Many aspects of the Covid-19 pandemic divide opinion in the workforce, and vaccines are a hot topic at the moment. Esther Langdon looks at why managers need to consider religious reasons for employees’ views and to handle discussions carefully.
There was positive news this week as 82-year-old Brian Pinker, a dialysis patient, was the first to receive the Oxford Astra-Zeneca vaccine against coronavirus since its approval. With cases reaching a new peak over the Christmas period and beyond, it’s clear that tensions over lockdowns and closures will continue to manifest themselves in the workplace (both physical and virtual) well into 2021.
Covid-19 and vaccines
Vaccination will of course be a hot topic. Employers of all sizes should recognise that, within their workforces, there are likely to be a wide range of reactions to the possibility of vaccination.
Covid-19 has broken down many boundaries in society and has showed us how interconnected we all are. This has meant that vaccination isn’t seen as just a personal issue, but as a public health one and one where it can be hard for people to respect views different from their own.
Many are distrustful of the vaccine and worry that the speed of its development should give pause for thought. Others see it as the panacea which will get us back to normal.
Emotions are frayed and running high after months of trauma, and social media is buzzing with the latest information and misinformation.
It can be tempting for employers to shy away from issues which are inherently personal and both politically and emotionally loaded.
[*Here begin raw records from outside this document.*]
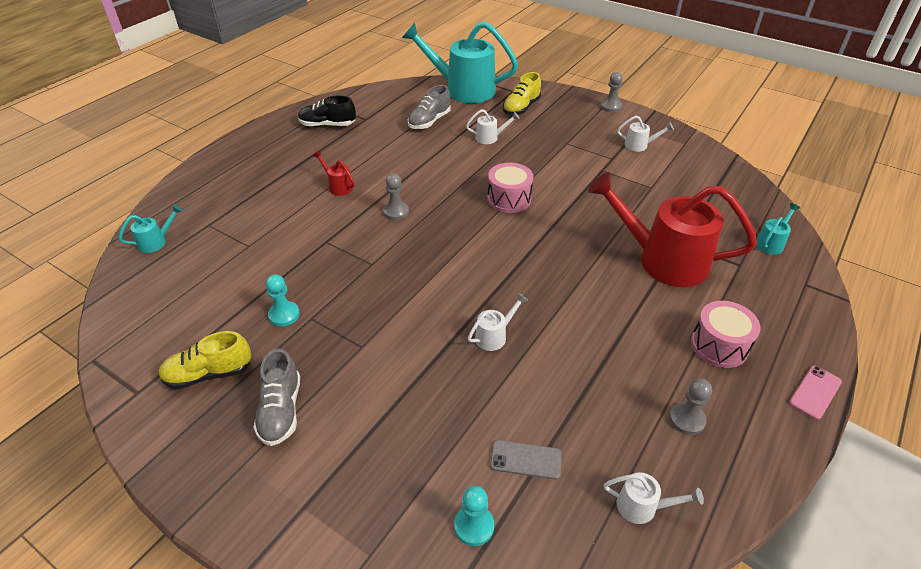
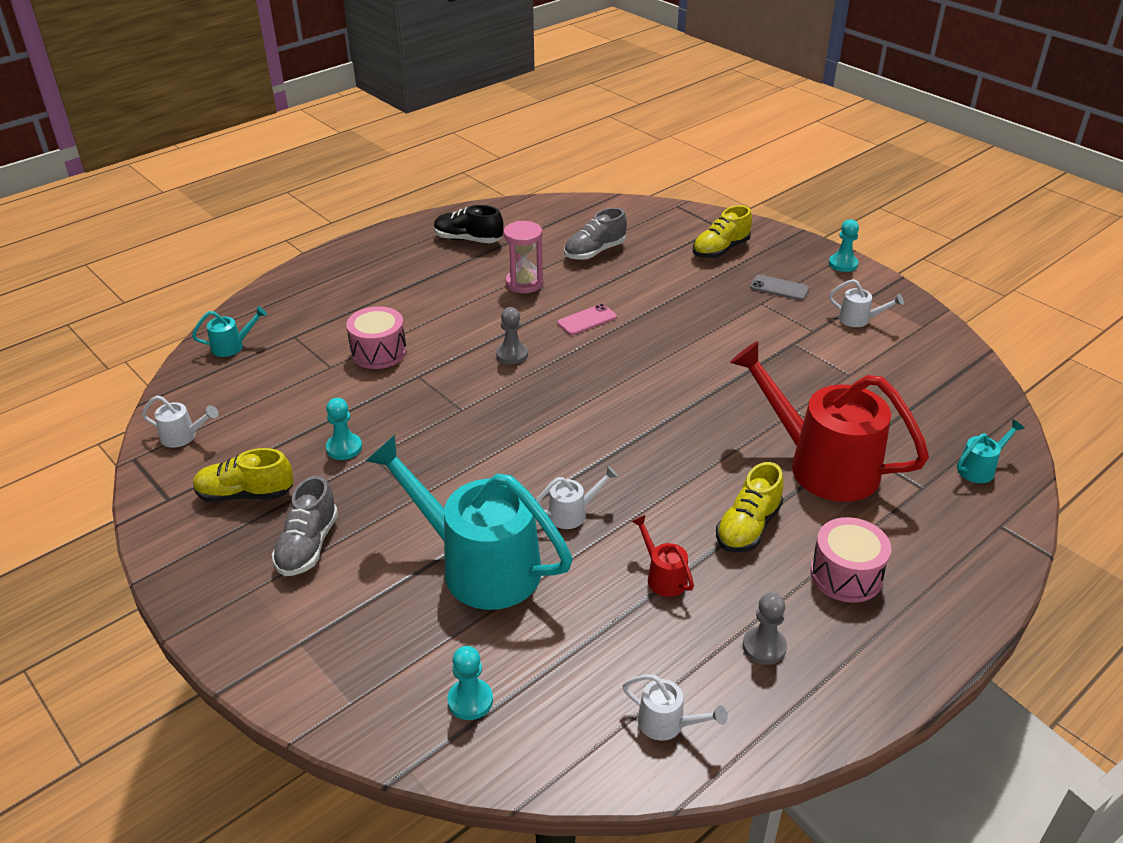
camera: 15 degrees right, 5 degrees down
(338, 186) = (454, 314): red watering can -> red watering can (663, 576)
(384, 153) = (524, 283): none -> pink hourglass
(463, 89) = (654, 216): turquoise watering can -> turquoise watering can (478, 565)
(490, 138) = (664, 283): white watering can -> white watering can (183, 437)
(509, 199) = (656, 361): pink drum -> pink drum (378, 352)
(525, 459) = (554, 648): grey phone -> grey phone (779, 288)
(611, 107) = (843, 264): grey pawn -> turquoise pawn
(632, 321) = (748, 527): none -> yellow shoe
(815, 392) = (944, 650): pink phone -> pink phone (587, 320)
However, this will not be the best way to take the workforce forward as the country adapts to the rollout of the vaccines.
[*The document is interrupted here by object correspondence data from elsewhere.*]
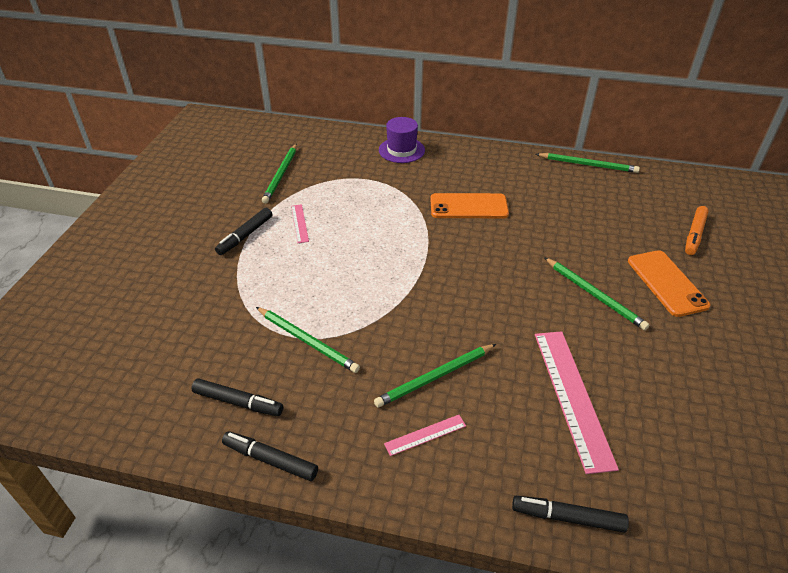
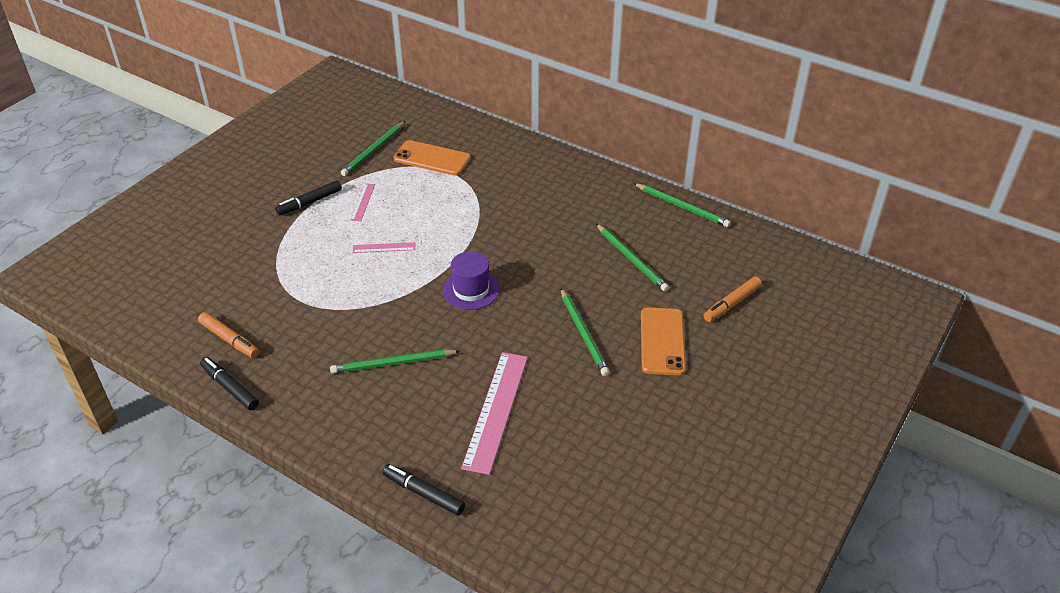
camera: 20 degrees right, 0 degrees up
(238, 402) = (229, 339): black marker -> orange marker
(307, 341) = (309, 307): green pencil -> green pencil (631, 259)
(401, 150) = (503, 149): purple hat -> purple hat (471, 290)
(425, 434) = (356, 404): pink ruler -> pink ruler (384, 247)
(468, 206) = (528, 222): orange phone -> orange phone (432, 158)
Far better to recognise that now is the time to lead and to mediate on the difficult conversations, making space for all opinions, and to embed this as part of the wider employee wellbeing and health and safety strategy.
While the UK is not heading in the direction of mandatory vaccination, vaccination is being actively encouraged by the government and by the Prime Minister himself.
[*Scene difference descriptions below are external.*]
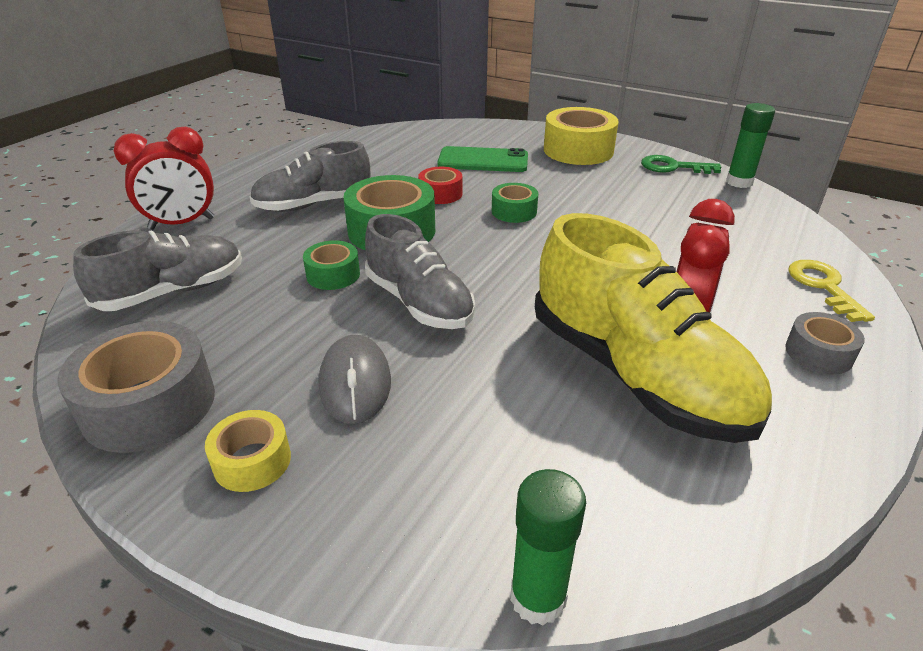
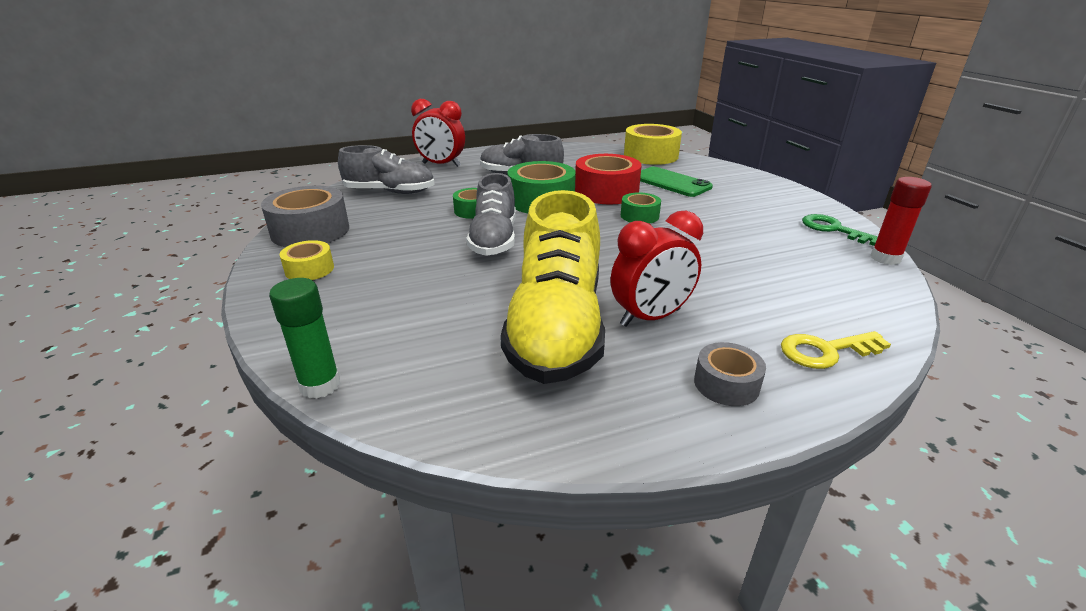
camera: 40 degrees right, 5 degrees down
(355, 383) = (400, 260): grey mouse -> none
(440, 194) = (606, 192): red tape -> red tape, size x1.83
(578, 150) = (762, 196): yellow tape -> yellow tape (650, 156)
(739, 182) = (885, 258): green glue stick -> red glue stick
(823, 286) = (825, 351): yellow key -> yellow key turned 135 degrees counterclockwise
This is the official public health advice, and this can provide a legitimate framework for employers to start conversations – while allowing for a range of reactions and opinions to that advice.
Think of the analogy of the annual flu jab, where many employers facilitate their employees getting the jab, while not overstepping boundaries or disrespecting individual choices.
Provided it is done carefully, those employers who wish to can provide their employees with the facts about the vaccines, and play their part in enabling employees to interact with the NHS on this issue, and come to their own conclusion.
As always in navigating difficult workplace conversations, confidence and an understanding of the legal framework is important in making these conversations constructive.
As part of this, employers should be alive to the fact that the reasons for mistrusting the public health pro-vaccination advice, or for decisions not to be vaccinated, are varied and personal.
These can include religious reasons, and may not be straightforward. The issue here is not that any particular religion fundamentally opposes vaccination, but more that many groups and individuals raise religious justifications for vaccine refusal.
The main area of protection here under UK law is under the Equality Act 2010, which makes it unlawful to discriminate against someone because of religion or belief. The way this protection works is to look at the individual’s religion or belief in depth – it is not a question of categorising it neatly into a particular, named religion or its recognised practices and rules.
Rather, an employment tribunal will approach the task very much dependent on the facts of the case in hand, and can subject the belief in question to a sometimes startling degree of scrutiny, looking at how the belief fits into and affects the day to day life of the individual.
Certain criteria must be met before a religion or belief has the protection of the Equality Act, including that it must be genuinely held, that it must be a belief rather than an opinion or point of view and that it must be about a weighty and substantial aspect of human life.
The claimant must also show that the belief has cogency, seriousness, cohesion and importance, and it must be worthy of respect in a democratic society, compatible with human dignity and not in conflict with the rights of others. There is certainly scope for a wide range of views on vaccination to fall within this protection, but, equally, not all any views will qualify.
The complex analysis required here shows how unhelpful are sweeping and potentially pejorative terms – on both sides of any debate. Sweeping labels of pro-vaxxers and anti-vaxxers aren’t going to help any consideration of whether the Equality Act is engaged.
Instead, employers need to be alive to the possibility of a variety of genuinely held beliefs, and the possibility that they may meet the various hurdles to qualify for protection under the Equality Act.
In a febrile environment where people are anxious about their jobs and their futures, it may be that we see a rise in discrimination and harassment complaints, and employers should be conscious of this.
Of course, for such claims to be successful, there needs to be both a detriment and a causative connection to the religion or belief. Again, the cases show that these areas will come under a lot of scrutiny before a tribunal is satisfied that there was cause and effect.
All of which serves to underline that thinking through how to handle the inevitable 2021 conversations about vaccination both confidently and respectfully can and should pay dividends for employers.